I sense this question is pretty elementary, but maybe someone can point me in th...

dragontamer · on Aug 28, 2020

CPUs run Tomasulos algorithm ( https://en.m.wikipedia.org/wiki/Tomasulo_algorithm ). Then the outputs of Tomasulos algorithm allows for out of order execution across multiple execution units.

Note that Intel chips have many (at least 10) execution units, and AMD also has 10. You need to split instructions to the different pipelines for efficient execution. I forget exactly how much... but far more than one pipeline in any case.

If pipeline0 is busy doing a divide, run additions in Pipeline5. Tomasulos algorithm converts typical assembly language into this multi-pipeline form. It also keeps track of which pipelines are busy, and finally puts things back together in the right order when done. (Division can take 80 clock cycles, while addition takes 1. You gotta stall the results of the addition instruction until after division is complete. If division came first in the machine code)

Waterluvian · on Aug 28, 2020

Thanks for this. I had no idea what to search for but this is a good start.

I guess it's unsurprising to find that even at the single cpu core level, there's another layer of parallelism. And that will of course complicate things further.

dragontamer · on Aug 28, 2020

Note: Parallelism comes in many forms on CPUs. Pipelines, superscalar, out-of-order, and speculative. Of these concepts, Tomasulo's algorithm covers Pipelines, Superscalar, and out-of-order. So its the "most complex example", but that should get you up to speed the quickest. (Branch prediction / speculative is its own thing, but I've always found the concept to be simple to grasp: you're executing instructions in parallel, so you need to guess the results of a branch before the branch is even calculated).

When it comes to actual execution of the final microop itself, its surprisingly simple. You put the bits in the right location, then a circuit magically calculates the result.

XOR and Add are simple enough (https://en.wikipedia.org/wiki/Carry-save_adder). A multiplier is harder to think about, but yes, its just a bunch of wires hooked up to NAND gates: https://www.slideshare.net/suryakrishna3785/wallace-tree-mul...

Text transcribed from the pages
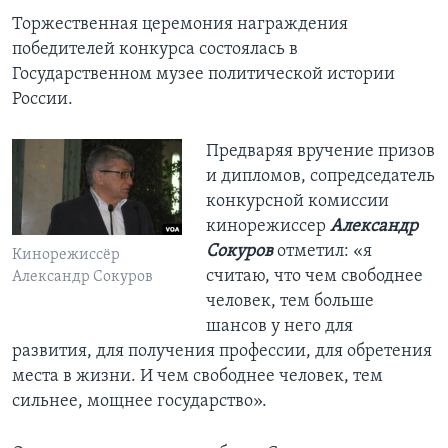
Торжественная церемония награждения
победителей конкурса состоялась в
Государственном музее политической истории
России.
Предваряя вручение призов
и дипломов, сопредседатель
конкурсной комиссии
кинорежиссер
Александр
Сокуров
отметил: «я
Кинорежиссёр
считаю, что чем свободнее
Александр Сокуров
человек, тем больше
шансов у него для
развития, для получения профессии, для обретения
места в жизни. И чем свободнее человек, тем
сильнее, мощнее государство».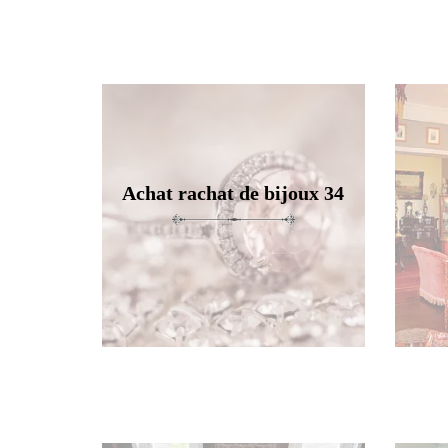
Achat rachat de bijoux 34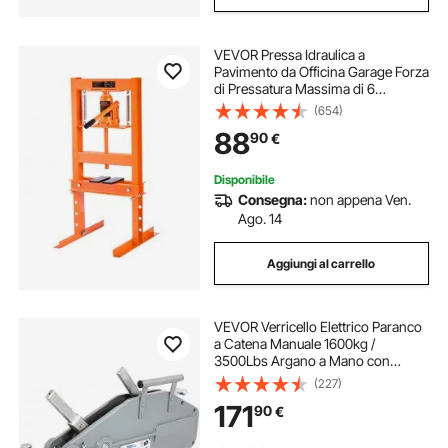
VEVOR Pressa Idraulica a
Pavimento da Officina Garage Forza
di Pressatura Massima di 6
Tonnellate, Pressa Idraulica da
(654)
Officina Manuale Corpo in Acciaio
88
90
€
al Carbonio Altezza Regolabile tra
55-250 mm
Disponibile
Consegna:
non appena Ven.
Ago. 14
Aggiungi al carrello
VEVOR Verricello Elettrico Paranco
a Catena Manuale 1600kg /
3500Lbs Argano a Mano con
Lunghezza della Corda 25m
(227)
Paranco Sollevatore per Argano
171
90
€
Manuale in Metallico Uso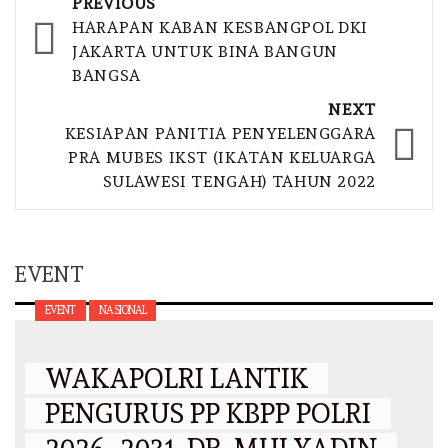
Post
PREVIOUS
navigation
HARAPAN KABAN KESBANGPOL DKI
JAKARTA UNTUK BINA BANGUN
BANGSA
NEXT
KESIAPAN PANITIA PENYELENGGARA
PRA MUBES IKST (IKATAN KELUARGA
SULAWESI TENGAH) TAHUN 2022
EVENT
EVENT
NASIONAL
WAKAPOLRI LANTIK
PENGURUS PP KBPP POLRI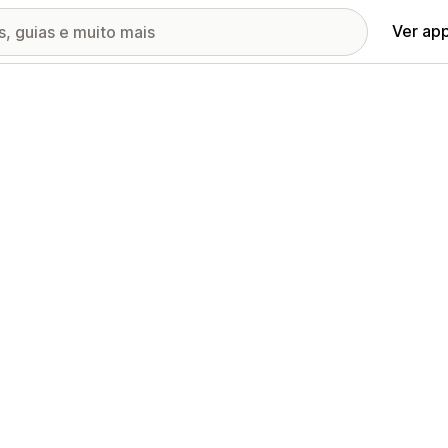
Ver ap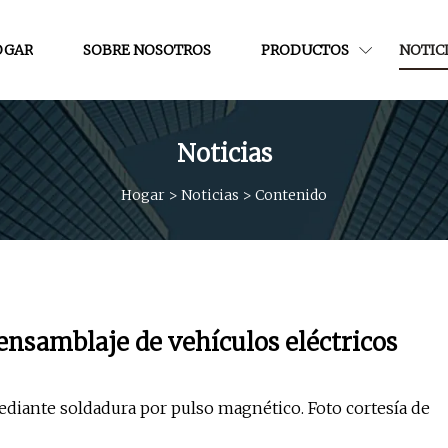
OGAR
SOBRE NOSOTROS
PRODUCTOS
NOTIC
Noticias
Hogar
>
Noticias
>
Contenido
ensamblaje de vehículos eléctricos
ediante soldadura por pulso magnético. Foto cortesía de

* **REQUEST A**
Decide whether each statement below agrees with the forum thread on Tomasulo's algorithm. Answer yes or no for each, and quote the words of the thread that decide it. (i) Division can take 80 clock cycles, while addition takes one. (ii) Tomasulo's algorithm covers speculative execution. (iii) A multiplier is easier to think about than XOR and Add.
* **REQUEST B**
Transcribe the forum thread on Tomasulo's algorithm word for word, starting with "Note: Parallelism comes" and going on through "is even calculated).".

* **WRITTEN REPLY A**
(i) Yes: "Division can take 80 clock cycles, while addition takes 1."
(ii) No: "Of these concepts, Tomasulo's algorithm covers Pipelines, Superscalar, and out-of-order."
(iii) No: "A multiplier is harder to think about"

* **WRITTEN REPLY B**
Note: Parallelism comes in many forms on CPUs. Pipelines, superscalar, out-of-order, and speculative. Of these concepts, Tomasulo's algorithm covers Pipelines, Superscalar, and out-of-order. So its the "most complex example", but that should get you up to speed the quickest. (Branch prediction / speculative is its own thing, but I've always found the concept to be simple to grasp: you're executing instructions in parallel, so you need to guess the results of a branch before the branch is even calculated).